The Local can’t be everywhere at once. (Though we did ask Peter Saraf to share the secret of the time machine in “Safety Not Guaranteed.” No dice.) That’s why we need you to tell us what we should be covering, and we need you to cover it. Happily, you’ve been doing just that, via our Virtual Assignment Desk. It’s not a time machine, but it’s pretty neat: It allows you to pitch stories and write them yourself, or suggest stories that others can volunteer to cover at our Open Assignments page. Here are the latest reader submissions:
PS Project Space, “Joie de Vivre ” Hullaballoo Collective Opens August 3,2012
Opening reception: August 2, 6-9pm PS Project Space presents Joie de Vivre, a group exhibition featuring artwork from the Hullaballoo Collective, an eclectic New York City-based group of artists. Hullaballoo Collective first exhibited in the 2011 Fountain Art Fair at the legendary 69th Regiment Armory, the site of the original 1913 Armory Show in which modern art was first publicly presented in the United States. Seeking Joie de Vivre is a theme in our daily lives as visual artists. Embracing joy, inclusiveness, and unity, while respecting artistic diversity is our collective “work in progress.”Hullaballoo Collective artists create work using varied ways of seeing and making; the viewer is invited to seek connections, associations, unexpected dialogues and individual discoveries in this artistic diversity. In the past the Salon des Refusés and the Society of Independent Artists helped provide footing for the emerging avant-garde in art by creating opportunities for the public to see their members’ work. With the same scrappy energy the Hullaballoo Collective creates its own exhibitions, bringing a blast of fresh work with every showing.
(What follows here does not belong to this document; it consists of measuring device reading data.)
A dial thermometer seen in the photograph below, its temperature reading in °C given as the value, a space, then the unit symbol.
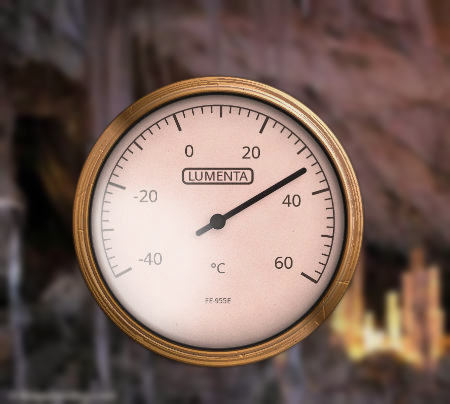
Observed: 34 °C
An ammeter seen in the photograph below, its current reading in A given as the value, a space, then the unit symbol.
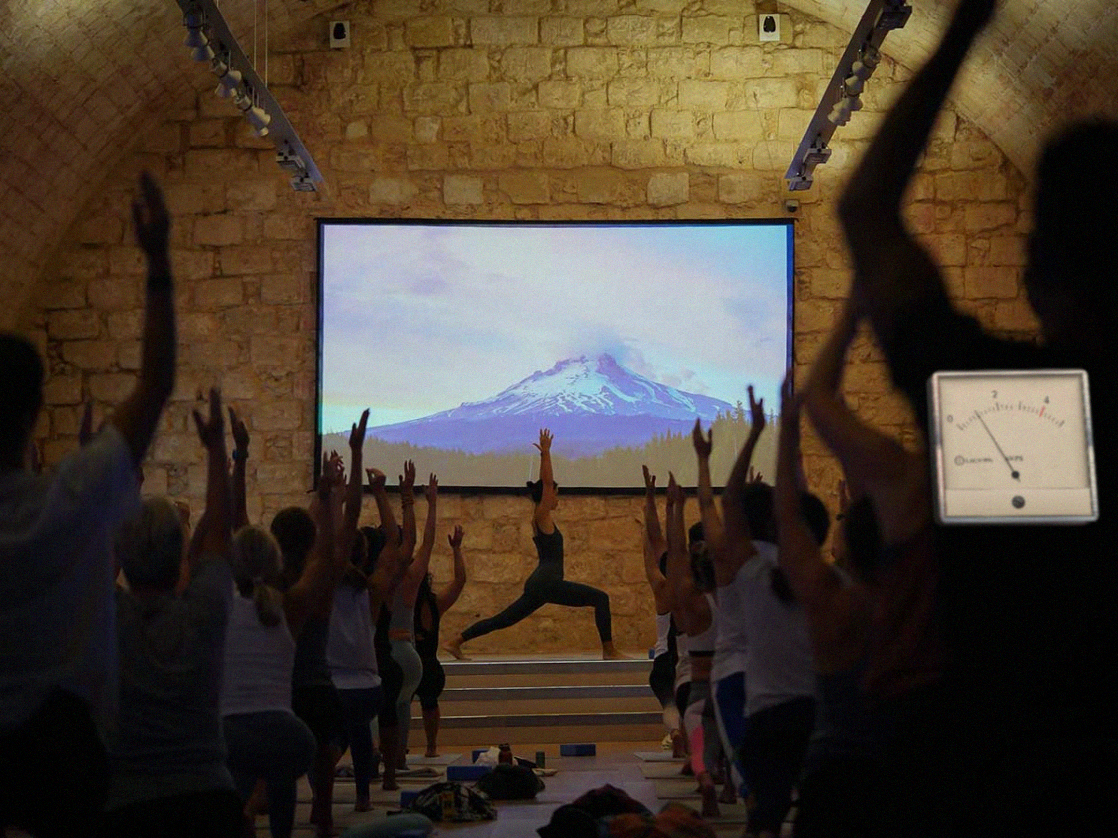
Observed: 1 A
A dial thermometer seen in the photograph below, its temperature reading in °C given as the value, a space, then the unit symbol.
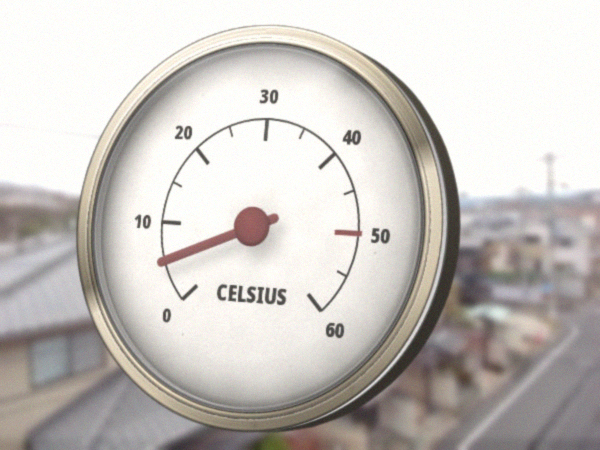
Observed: 5 °C
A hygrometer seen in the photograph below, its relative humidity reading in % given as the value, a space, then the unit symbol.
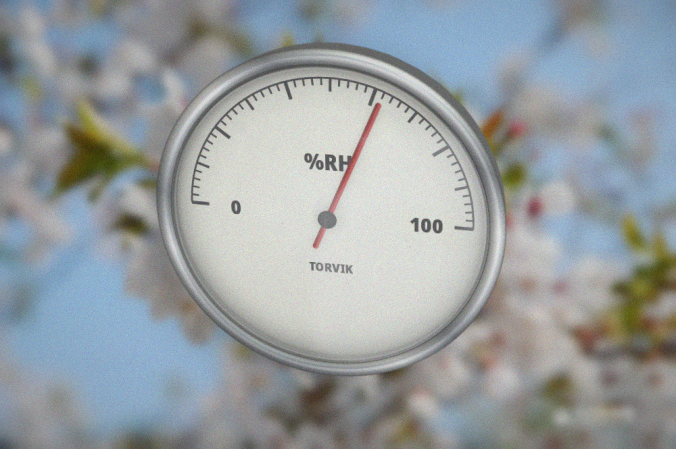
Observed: 62 %
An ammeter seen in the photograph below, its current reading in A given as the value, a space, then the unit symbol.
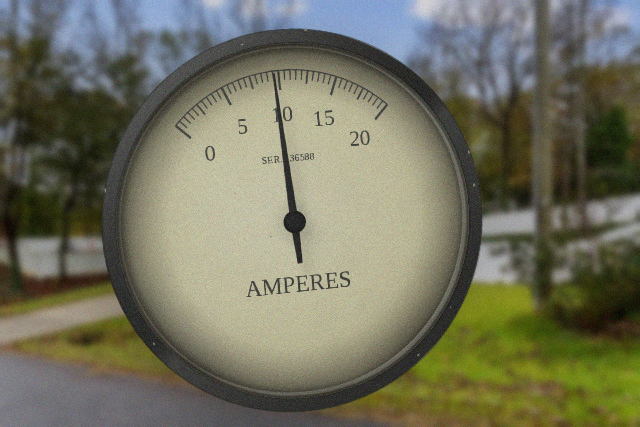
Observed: 9.5 A
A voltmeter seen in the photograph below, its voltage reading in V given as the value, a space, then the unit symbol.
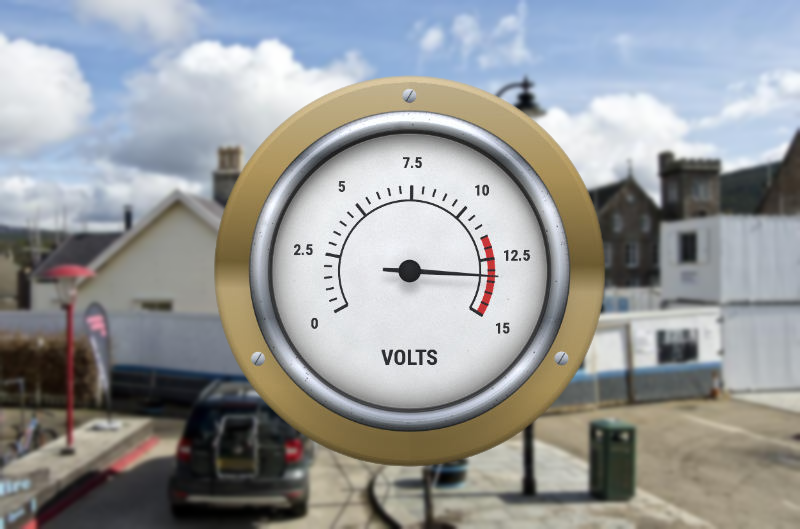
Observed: 13.25 V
Joie de Vivre will feature paintings, prints and sculpture hung salon style, curated cooperatively by the artists in the collective. We exhibit together to celebrate life. We, the Hullaballoo Collective, have taken a leap and offer the summer-in-Chelsea-audience the opportunity to come and see what the Hullaballoo is all about. Artists: Bette Klegon Halby, Ellen Alt, Cecilia André, Sharon Appel, Marianne Barcellona, Fran Beallor, Richard Brachman, Gulsen Calik, Pamela Casper, Ursula Clark, Barbara Coleman, Yvette Cohen, Colleen Deery, Molly DiGrazia, John Erianne, Patricia Fabricant, Robin Feld, Elaine Forrest, Robin Gaynes-Bachman, Beth Giacummo, Theresa Greenberg, Norma Greenwood, Sarah Haviland, Aimee Hertog, Eileen Hoffman, Sandra Indig, JORDAN!™, Robin M Jordan, Bernard Klevickas, Melissa Kraft, Liz-N-Val, Barbara Lubliner, Janie Milstein, Adrienne Moumin, Nancy Nikkal, Nancy Oliveri, Walter O’Neill, Katherine Papadopoulos, Cade Pemberton, Jeffrey Allen Price, Peggi Pugh, Jacqueline Rada, Julie Scott, Joyce Silver, Regina Silvers, Cigdem Tankut, Linda Tharp, Shira Toren, Grazia Vita
“Up From the Deep” Interntional Group Show
“UP FROM THE DEEP” is an exhibit of 15 artists who probe the fathoms of memory, dreams, myth and states of being. The show ranges from photography to mixed media, fabric sculptures, and good old colored pigment smeared on flat surfaces. It runs through August 25. Daily from 12-8. It includes 15 talented artists The Brooklyn artists are Jeff Faerber, Andrew Smenos , and Rusty Zimmerman. From Manhattan Fedele Spadafora and Zoë Williams. Ipek Sen lives in Astoria. And Rupa DasGupta and Buddy Nestor(NJ), Barron Storey (SF),Timothy Wilson (Portland, Maine) Lars Henkel, (Köln, Germany), David Hollenbach (Philadelphia), Reuben Negron (CT), Jeremy Holmes (Ithaca, NY) and Victoria Selbach (Long Island.)The subterranean themes explored are the ocean’s depths by Rupa “an-Octopus-a-Day” DasGupta, memories of childhood in the iconography of Andrew Smenos, the subconscious dreams and internal mythology of both Zoë Williams and Lars Henkel, and whatever Buddy Nestor pulls up from the twisted depths of his head. TNC is one of the oldest and largest Alternative spaces in the East Village.